Nous voulons pérenniser les structures existantes et augmenter encore les moyens personnels des associations de travail sur le terrain. Durant les dernières années déjà, le nombre de personnel conventionné a été multiplié par 3,5, il y a aujourd'hui 63 personnes qui travaillent à temps plein dans le domaine des dépendances. Nous allons continuer de miser sur la prévention en collaboration avec nos partenaires. Il s'agira d'accompagner efficacement les nouveaux programmes et services en matière de prise en charge des jeunes primoconsommateurs. Nous allons augmenter l'offre de places en désintoxication et en thérapie pour jeunes, ainsi que les places en postthérapie et les projets d'habitations encadrées, les projets d'ateliers thérapeutiques, sans oublier les programmes de substitution, à la méthadone par exemple. Par ailleurs, nous voulons encore améliorer la coordination des différentes instances qui ont trait aux dépendances et avons pour cela relancé le comité de coordination interministériel, regroupant les différents ministères (Santé, Justice, Famille...), mais aussi le Parquet et la police, qui ont un contact direct avec la scène.

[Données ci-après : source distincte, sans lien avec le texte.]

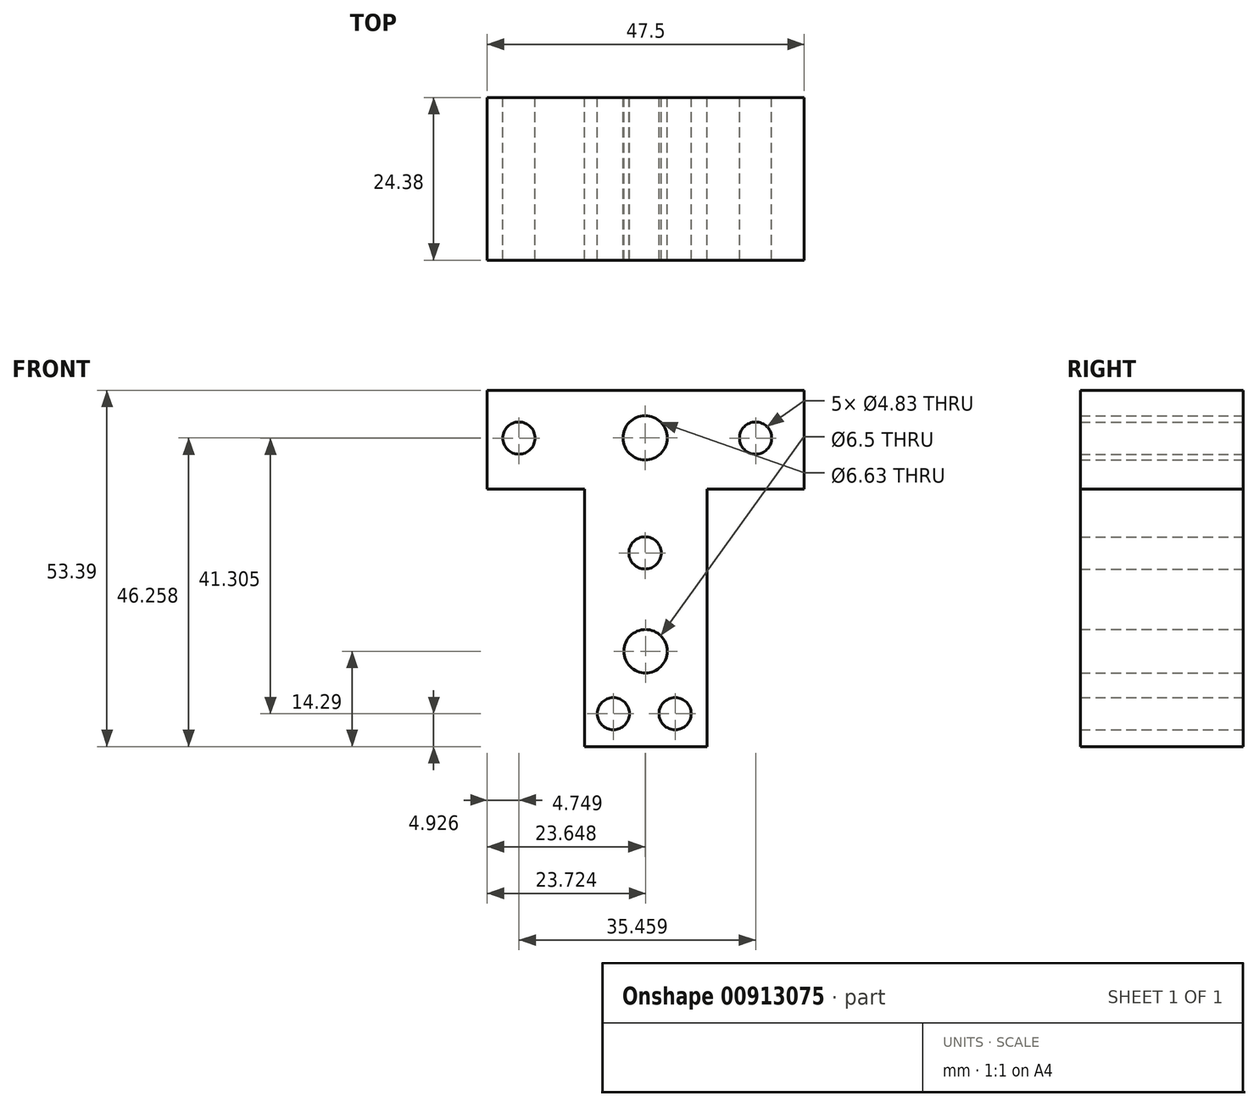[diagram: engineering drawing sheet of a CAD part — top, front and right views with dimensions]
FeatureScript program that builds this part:
annotation { "Feature Type Name" : "Feature", "Feature Type Description" : "" }
export const myFeature = defineFeature(function(context is Context, id is Id, definition is map)
    precondition{}
    {
        {
            var Q0;
            Q0=qCreatedBy(makeId("Front.planeOp"),FACE);
            var sketch = newSketch(context, id + "F0", { "sketchPlane" : qUnion([Q0])});
            skLineSegment(sketch, "E0", {"start": v(-14.58, 28.94) * mm, "end": v(32.92, 28.94) * mm});
            skLineSegment(sketch, "E1", {"start": v(32.92, 28.94) * mm, "end": v(32.92, 14.16) * mm});
            skLineSegment(sketch, "E2", {"start": v(-14.58, 28.94) * mm, "end": v(-14.58, 14.16) * mm});
            skLineSegment(sketch, "E3", {"start": v(-14.58, 14.16) * mm, "end": v(0, 14.16) * mm});
            skLineSegment(sketch, "E4", {"start": v(32.92, 14.16) * mm, "end": v(18.34, 14.16) * mm});
            skLineSegment(sketch, "E5", {"start": v(0, 14.16) * mm, "end": v(0, -24.45) * mm});
            skLineSegment(sketch, "E6", {"start": v(18.34, 14.16) * mm, "end": v(18.34, -24.45) * mm});
            skLineSegment(sketch, "E7", {"start": v(0, -24.45) * mm, "end": v(18.34, -24.45) * mm});
            skCircle(sketch, "E8", {"center": v(9.07, 21.8) * mm, "radius": 3.31 * mm});
            skCircle(sketch, "E9", {"center": v(9.14, -10.16) * mm, "radius": 3.25 * mm});
            skCircle(sketch, "E10", {"center": v(-9.83, 21.78) * mm, "radius": 2.41 * mm});
            skCircle(sketch, "E11", {"center": v(25.63, 21.78) * mm, "radius": 2.41 * mm});
            skPoint(sketch, "E12", {"position": v(25.63, 14.16) * mm});
            skCircle(sketch, "E13", {"center": v(9.07, 4.57) * mm, "radius": 2.41 * mm});
            skCircle(sketch, "E14", {"center": v(4.32, -19.52) * mm, "radius": 2.41 * mm});
            skCircle(sketch, "E15", {"center": v(13.57, -19.52) * mm, "radius": 2.41 * mm});
            skSolve(sketch);
        }
        {
            var Q0;
            Q0=makeQuery(id+"F0.imprint","IMPRINT",FACE,{"disambiguationData":[TD([[makeQuery(id+"F0.imprint","IMPRINT",EDGE,{"derivedFrom":sQuery(id+"F0.wireOp",EDGE,"E0")}),-1.0]])]});
            extrude(context, id + "F1", {"entities" : qUnion([Q0]), "depth" : 24.38 * mm, "offsetDistance" : 25.4 * mm});
        }
    });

La police justement tire ces derniers temps régulièrement la sonnette d'alarme en ce qui concerne l'évolution de la scène des dealers dans le quartier de la gare, estimant que des dealers originaires des pays d'Afrique de l'Ouest, ont repris le marché en main et dictent leur loi – évolution et alarmisme qui ont d'ailleurs provoqué une flambée de racisme. Quelle est votre approche par rapport à cette évolution?

Je plaide avec force pour une approche cohérente. La scène est extrêmement volatile, ces trafiquants vendent de toutes petites quantités, ce qui rend le travail de la police très difficile. Mais il faut prendre le problème très au sérieux. Pour moi, les choses sont claires: un dealer qui détruit des vies humaines mérite d'être puni avec sévérité, la couleur de sa peau ne doit alors jouer aucun rôle. Ce volet de la réduction de l'offre est essentiel dans notre plan d'action.

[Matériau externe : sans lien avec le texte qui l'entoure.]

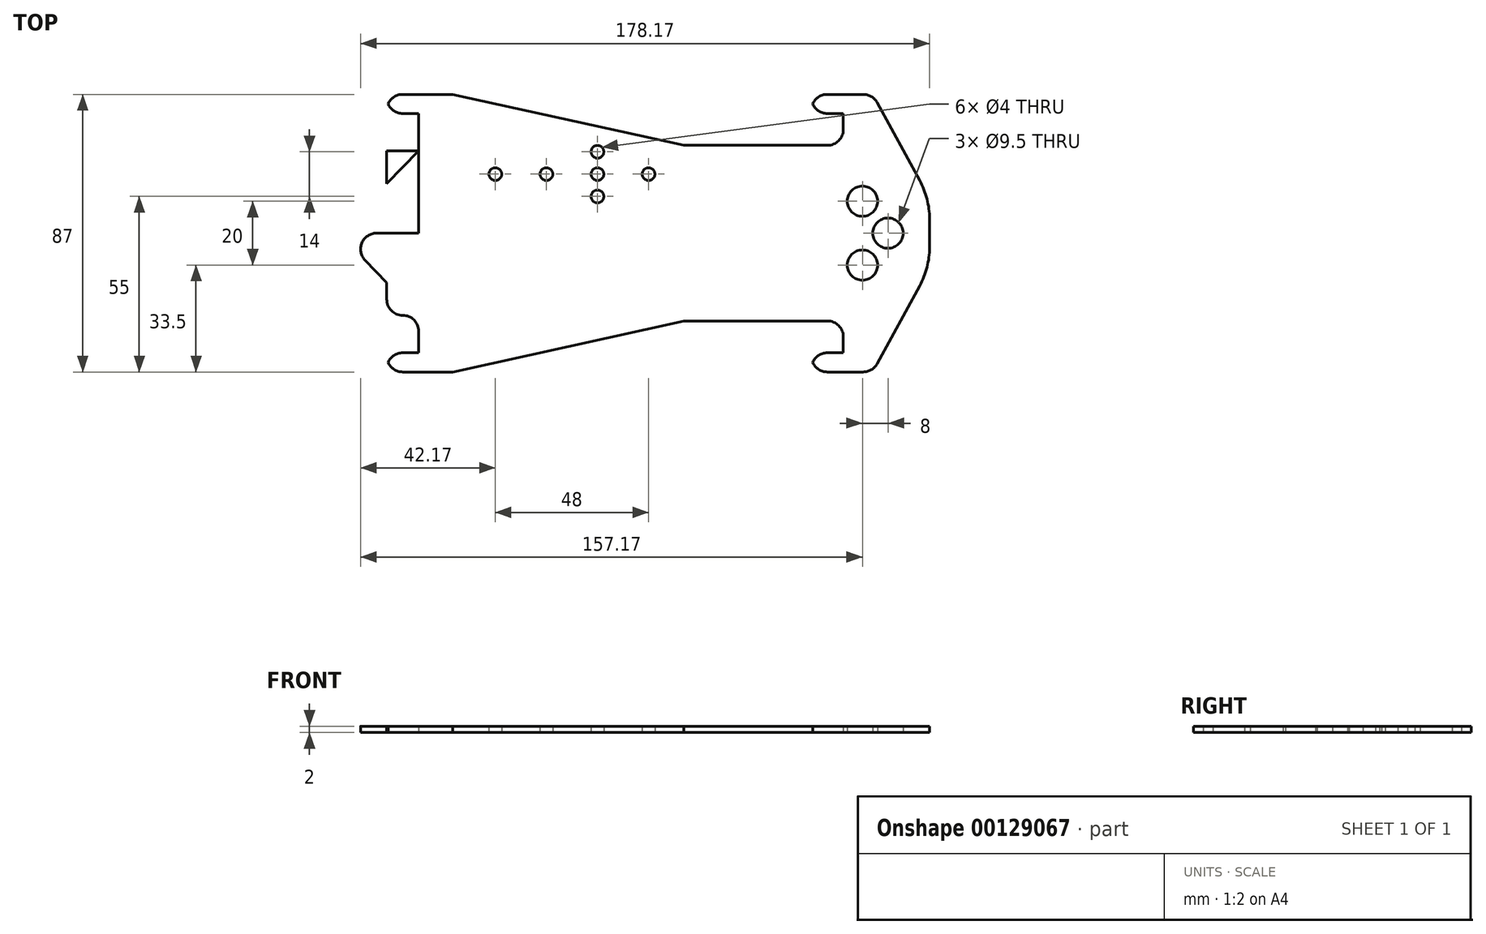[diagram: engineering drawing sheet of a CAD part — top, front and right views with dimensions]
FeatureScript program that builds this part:
annotation { "Feature Type Name" : "Feature", "Feature Type Description" : "" }
export const myFeature = defineFeature(function(context is Context, id is Id, definition is map)
    precondition{}
    {
        {
            var Q0;
            Q0=qCreatedBy(makeId("Top.planeOp"),FACE);
            var sketch = newSketch(context, id + "F0", { "sketchPlane" : qUnion([Q0])});
            skLineSegment(sketch, "E0.bottom", {"start": v(85, -43.5) * mm, "end": v(-85, -43.5) * mm});
            skLineSegment(sketch, "E0.top", {"start": v(85, 43.5) * mm, "end": v(-85, 43.5) * mm});
            skLineSegment(sketch, "E0.left", {"start": v(85, -43.5) * mm, "end": v(85, 43.5) * mm});
            skLineSegment(sketch, "E0.right", {"start": v(-85, -43.5) * mm, "end": v(-85, 43.5) * mm});
            skPoint(sketch, "E0.middle", {"position": v(0, 0) * mm});
            skLineSegment(sketch, "E1", {"start": v(-85, -37.5) * mm, "end": v(-75, -37.5) * mm});
            skLineSegment(sketch, "E2", {"start": v(-75, -37.5) * mm, "end": v(-75, 0) * mm});
            skLineSegment(sketch, "E3.MirrorCS", {"start": v(-75, 37.5) * mm, "end": v(-75, 0) * mm});
            skLineSegment(sketch, "E4.MirrorCS", {"start": v(-85, 37.5) * mm, "end": v(-75, 37.5) * mm});
            skLineSegment(sketch, "E5", {"start": v(48, -43.5) * mm, "end": v(48, -37.5) * mm});
            skLineSegment(sketch, "E6", {"start": v(48, -37.5) * mm, "end": v(58, -37.5) * mm});
            skLineSegment(sketch, "E7", {"start": v(58, -37.5) * mm, "end": v(58, -27.5) * mm});
            skLineSegment(sketch, "E8", {"start": v(58, -27.5) * mm, "end": v(8, -27.5) * mm});
            skLineSegment(sketch, "E9", {"start": v(8, -27.5) * mm, "end": v(-64.29, -43.5) * mm});
            skLineSegment(sketch, "E10.MirrorCS", {"start": v(8, 27.5) * mm, "end": v(-64.29, 43.5) * mm});
            skLineSegment(sketch, "E11.MirrorCS", {"start": v(58, 27.5) * mm, "end": v(8, 27.5) * mm});
            skLineSegment(sketch, "E12.MirrorCS", {"start": v(58, 37.5) * mm, "end": v(58, 27.5) * mm});
            skLineSegment(sketch, "E13.MirrorCS", {"start": v(48, 37.5) * mm, "end": v(58, 37.5) * mm});
            skLineSegment(sketch, "E14.MirrorCS", {"start": v(48, 43.5) * mm, "end": v(48, 37.5) * mm});
            skLineSegment(sketch, "E15", {"start": v(67.19, -43.5) * mm, "end": v(85, -10.86) * mm});
            skLineSegment(sketch, "E16.MirrorCS", {"start": v(67.19, 43.5) * mm, "end": v(85, 10.86) * mm});
            skCircle(sketch, "E17", {"center": v(-3, 18.5) * mm, "radius": 2 * mm});
            skCircle(sketch, "E18", {"center": v(-35, 18.5) * mm, "radius": 2 * mm});
            skCircle(sketch, "E19", {"center": v(-19, 11.5) * mm, "radius": 2 * mm});
            skCircle(sketch, "E20", {"center": v(-19, 25.5) * mm, "radius": 2 * mm});
            skCircle(sketch, "E21", {"center": v(-51, 18.5) * mm, "radius": 2 * mm});
            skLineSegment(sketch, "E22", {"start": v(-75, 25.74) * mm, "end": v(-100, 25.74) * mm});
            skLineSegment(sketch, "E23", {"start": v(-100, 25.74) * mm, "end": v(-100, 0) * mm});
            skLineSegment(sketch, "E24", {"start": v(-100, 0) * mm, "end": v(-75, 0) * mm});
            skLineSegment(sketch, "E25.MirrorCS", {"start": v(-75, -25.74) * mm, "end": v(-100, -25.74) * mm});
            skLineSegment(sketch, "E26.MirrorCS", {"start": v(-100, -25.74) * mm, "end": v(-100, 0) * mm});
            skCircle(sketch, "E27", {"center": v(72, 0) * mm, "radius": 4.75 * mm});
            skCircle(sketch, "E28", {"center": v(64, -10) * mm, "radius": 4.75 * mm});
            skCircle(sketch, "E29.MirrorC", {"center": v(64, 10) * mm, "radius": 4.75 * mm});
            skCircle(sketch, "E30", {"center": v(-19, 18.5) * mm, "radius": 2 * mm});
            skCircle(sketch, "E31", {"center": v(-87.5, 0) * mm, "radius": 4.75 * mm});
            skLineSegment(sketch, "E32", {"start": v(-75, 25.74) * mm, "end": v(-100, 0) * mm});
            skLineSegment(sketch, "E33", {"start": v(-75, -25.74) * mm, "end": v(-100, 0) * mm});
            skSolve(sketch);
        }
        {
            var Q0;
            {var subQ8=sQuery(id+"F0.wireOp",EDGE,"E1");Q0=makeQuery(id+"F0.imprint","IMPRINT",FACE,{"disambiguationData":[TD([[makeQuery(id+"F0.imprint","IMPRINT",EDGE,{"derivedFrom":subQ8}),-1.0]])]});}
            var Q1;
            {var subQ0=sQuery(id+"F0.wireOp",EDGE,"E31");var subQ1=sQuery(id+"F0.wireOp",EDGE,"E0.right");var subQ2=makeQuery(id+"F0.imprint","INTERSECT",VERTEX,{"disambiguationData":[OD(1.0)],"derivedFrom":[subQ1,subQ0]});Q1=makeQuery(id+"F0.imprint","IMPRINT",FACE,{"disambiguationData":[TD([[makeQuery(id+"F0.imprint","IMPRINT",EDGE,{"disambiguationData":[TD([[subQ2,-1.0]])],"derivedFrom":subQ1}),-1.0]])]});}
            var Q2;
            {var subQ0=sQuery(id+"F0.wireOp",EDGE,"E31");var subQ1=sQuery(id+"F0.wireOp",EDGE,"E0.right");var subQ2=makeQuery(id+"F0.imprint","INTERSECT",VERTEX,{"disambiguationData":[OD(1.0)],"derivedFrom":[subQ1,subQ0]});Q2=makeQuery(id+"F0.imprint","IMPRINT",FACE,{"disambiguationData":[TD([[makeQuery(id+"F0.imprint","IMPRINT",EDGE,{"disambiguationData":[TD([[subQ2,-1.0]])],"derivedFrom":subQ1}),1.0]])]});}
            var Q3;
            {var subQ1=sQuery(id+"F0.wireOp",EDGE,"E0.right");var subQ7=sQuery(id+"F0.wireOp",EDGE,"E33");var subQ9=makeQuery(id+"F0.imprint","INTERSECT",VERTEX,{"derivedFrom":[subQ1,subQ7]});Q3=makeQuery(id+"F0.imprint","IMPRINT",FACE,{"disambiguationData":[TD([[makeQuery(id+"F0.imprint","IMPRINT",EDGE,{"disambiguationData":[TD([[subQ9,-1.0]])],"derivedFrom":subQ1}),-1.0]])]});}
            var Q4;
            {var subQ0=sQuery(id+"F0.wireOp",EDGE,"E33");var subQ1=sQuery(id+"F0.wireOp",EDGE,"E0.right");var subQ2=makeQuery(id+"F0.imprint","INTERSECT",VERTEX,{"derivedFrom":[subQ1,subQ0]});Q4=makeQuery(id+"F0.imprint","IMPRINT",FACE,{"disambiguationData":[TD([[makeQuery(id+"F0.imprint","IMPRINT",EDGE,{"disambiguationData":[TD([[subQ2,-1.0]])],"derivedFrom":subQ1}),1.0]])]});}
            var Q5;
            {var subQ0=sQuery(id+"F0.wireOp",EDGE,"E22");var subQ1=sQuery(id+"F0.wireOp",EDGE,"E0.right");var subQ2=makeQuery(id+"F0.imprint","INTERSECT",VERTEX,{"derivedFrom":[subQ1,subQ0]});Q5=makeQuery(id+"F0.imprint","IMPRINT",FACE,{"disambiguationData":[TD([[makeQuery(id+"F0.imprint","IMPRINT",EDGE,{"disambiguationData":[TD([[subQ2,1.0]])],"derivedFrom":subQ1}),-1.0]])]});}
            var Q6;
            {var subQ0=sQuery(id+"F0.wireOp",EDGE,"E25.MirrorCS");var subQ1=sQuery(id+"F0.wireOp",EDGE,"E0.right");var subQ2=makeQuery(id+"F0.imprint","INTERSECT",VERTEX,{"derivedFrom":[subQ1,subQ0]});Q6=makeQuery(id+"F0.imprint","IMPRINT",FACE,{"disambiguationData":[TD([[makeQuery(id+"F0.imprint","IMPRINT",EDGE,{"disambiguationData":[TD([[subQ2,-1.0]])],"derivedFrom":subQ1}),-1.0]])]});}
            extrude(context, id + "F1", {"entities" : qUnion([Q0, Q1, Q2, Q3, Q4, Q5, Q6]), "depth" : 2 * mm});
        }
        {
            var Q0;
            Q0=makeQuery(id+"F1.opExtrude","SWEPT_EDGE",EDGE,{"disambiguationData":[OSD([sQuery(id+"F0.wireOp",EDGE,"E0.top"),sQuery(id+"F0.wireOp",EDGE,"E16.MirrorCS")])]});
            var Q1;
            Q1=makeQuery(id+"F1.opExtrude","SWEPT_EDGE",EDGE,{"disambiguationData":[OSD([sQuery(id+"F0.wireOp",EDGE,"E0.top"),sQuery(id+"F0.wireOp",EDGE,"E14.MirrorCS")])]});
            var Q2;
            Q2=makeQuery(id+"F1.opExtrude","SWEPT_EDGE",EDGE,{"disambiguationData":[OSD([sQuery(id+"F0.wireOp",EDGE,"E0.bottom"),sQuery(id+"F0.wireOp",EDGE,"E0.right")])]});
            var Q3;
            Q3=makeQuery(id+"F1.opExtrude","SWEPT_EDGE",EDGE,{"disambiguationData":[OSD([sQuery(id+"F0.wireOp",EDGE,"E0.right"),sQuery(id+"F0.wireOp",EDGE,"E1")])]});
            var Q4;
            Q4=makeQuery(id+"F1.opExtrude","SWEPT_EDGE",EDGE,{"disambiguationData":[OSD([sQuery(id+"F0.wireOp",EDGE,"E0.bottom"),sQuery(id+"F0.wireOp",EDGE,"E5")])]});
            var Q5;
            Q5=makeQuery(id+"F1.opExtrude","SWEPT_EDGE",EDGE,{"disambiguationData":[OSD([sQuery(id+"F0.wireOp",EDGE,"E5"),sQuery(id+"F0.wireOp",EDGE,"E6")])]});
            var Q6;
            Q6=makeQuery(id+"F1.opExtrude","SWEPT_EDGE",EDGE,{"disambiguationData":[OSD([sQuery(id+"F0.wireOp",EDGE,"E13.MirrorCS"),sQuery(id+"F0.wireOp",EDGE,"E14.MirrorCS")])]});
            var Q7;
            Q7=makeQuery(id+"F1.opExtrude","SWEPT_EDGE",EDGE,{"disambiguationData":[OSD([sQuery(id+"F0.wireOp",EDGE,"E0.right"),sQuery(id+"F0.wireOp",EDGE,"E4.MirrorCS")])]});
            var Q8;
            Q8=makeQuery(id+"F1.opExtrude","SWEPT_EDGE",EDGE,{"disambiguationData":[OSD([sQuery(id+"F0.wireOp",EDGE,"E0.top"),sQuery(id+"F0.wireOp",EDGE,"E0.right")])]});
            var Q9;
            Q9=makeQuery(id+"F1.opExtrude","SWEPT_EDGE",EDGE,{"disambiguationData":[OSD([sQuery(id+"F0.wireOp",EDGE,"E0.bottom"),sQuery(id+"F0.wireOp",EDGE,"E15")])]});
            fillet(context, id + "F2", {"entities" : qUnion([Q0, Q1, Q2, Q3, Q4, Q5, Q6, Q7, Q8, Q9]), "radius" : 5 * mm, "tangentPropagation" : true, "allowEdgeOverflow" : false});
        }
        {
            var Q0;
            Q0=makeQuery(id+"F1.opExtrude","SWEPT_EDGE",EDGE,{"disambiguationData":[OSD([sQuery(id+"F0.wireOp",EDGE,"E7"),sQuery(id+"F0.wireOp",EDGE,"E8")])]});
            var Q1;
            Q1=makeQuery(id+"F1.opExtrude","SWEPT_EDGE",EDGE,{"disambiguationData":[OSD([sQuery(id+"F0.wireOp",EDGE,"E11.MirrorCS"),sQuery(id+"F0.wireOp",EDGE,"E12.MirrorCS")])]});
            fillet(context, id + "F3", {"entities" : qUnion([Q0, Q1]), "radius" : 5 * mm, "tangentPropagation" : true, "allowEdgeOverflow" : false});
        }
        {
            var Q0;
            Q0=makeQuery(id+"F1.opExtrude","SWEPT_EDGE",EDGE,{"disambiguationData":[OSD([sQuery(id+"F0.wireOp",EDGE,"E22"),sQuery(id+"F0.wireOp",EDGE,"E23")])]});
            var Q1;
            Q1=makeQuery(id+"F1.opExtrude","SWEPT_EDGE",EDGE,{"disambiguationData":[OSD([sQuery(id+"F0.wireOp",EDGE,"E25.MirrorCS"),sQuery(id+"F0.wireOp",EDGE,"E26.MirrorCS")])]});
            var Q2;
            Q2=makeQuery(id+"F1.opExtrude","SWEPT_EDGE",EDGE,{"disambiguationData":[OSD([sQuery(id+"F0.wireOp",EDGE,"E3.MirrorCS"),sQuery(id+"F0.wireOp",EDGE,"E22")])]});
            var Q3;
            Q3=makeQuery(id+"F1.opExtrude","SWEPT_EDGE",EDGE,{"disambiguationData":[OSD([sQuery(id+"F0.wireOp",EDGE,"E2"),sQuery(id+"F0.wireOp",EDGE,"E25.MirrorCS")])]});
            var Q4;
            Q4=makeQuery(id+"F1.opExtrude","SWEPT_EDGE",EDGE,{"disambiguationData":[OSD([sQuery(id+"F0.wireOp",EDGE,"E23"),sQuery(id+"F0.wireOp",EDGE,"E24"),sQuery(id+"F0.wireOp",EDGE,"E26.MirrorCS"),sQuery(id+"F0.wireOp",EDGE,"E32"),sQuery(id+"F0.wireOp",EDGE,"E33")])]});
            fillet(context, id + "F4", {"entities" : qUnion([Q0, Q1, Q2, Q3, Q4]), "radius" : 5 * mm, "tangentPropagation" : true, "allowEdgeOverflow" : false});
        }
        {
            var Q0;
            Q0=makeQuery(id+"F1.opExtrude","SWEPT_EDGE",EDGE,{"disambiguationData":[OSD([sQuery(id+"F0.wireOp",EDGE,"E0.left"),sQuery(id+"F0.wireOp",EDGE,"E15")])]});
            var Q1;
            Q1=makeQuery(id+"F1.opExtrude","SWEPT_EDGE",EDGE,{"disambiguationData":[OSD([sQuery(id+"F0.wireOp",EDGE,"E0.left"),sQuery(id+"F0.wireOp",EDGE,"E16.MirrorCS")])]});
            fillet(context, id + "F5", {"entities" : qUnion([Q0, Q1]), "radius" : 25 * mm, "tangentPropagation" : true, "allowEdgeOverflow" : false});
        }
    });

Votre annonce de vouloir interdire le tabac dans les restaurants a provoqué une vraie vague de passions, les uns applaudissant, d'autres, comme le DP, estimant que c'est une immixtion de l'État dans les affaires privées des citoyens... Des pays comme l'Italie ou l'Irlande ont réalisé de telles mesures depuis quelque temps, sans grands problèmes. Qu'est-ce que vous allez faire concrètement pour y arriver?

Je fais ce que nous avons fixé dans l'accord de coalition: «améliorer la protection des non fumeurs», ni plus ni moins. Nous allons faire une loi qui réforme celle de 1987 sur le tabagisme, dans laquelle nous allons augmenter l'âge minimum pour l'achat de cigarettes et interdire de fumer dans les espaces communs comme les restaurants. En ce qui concerne le domaine du travail, nous sommes en train de voir avec le ministre du Travail, François Biltgen, jusqu'où nous pouvons aller. Mais il est déjà interdit aujourd'hui de fumer dans plein d'endroits, nous allons tout faire pour que cela soit désormais mieux respecté. Nous allons aider les gens qui veulent arrêter de fumer et augmenter les mesures de sevrage. Il y aura en outre un aspect ayant trait à la publicité dans cette loi, pour laquelle je compte déposer le projet au courant du mois d'avril déjà. Ce dont je me réjouis vraiment dans les débats qui ont suivi mon annonce de ce projet, c'est le fait que pour l'opinion publique, l'aspect santé est beaucoup plus important que l'aspect économique. Je considère cela comme un vrai progrès.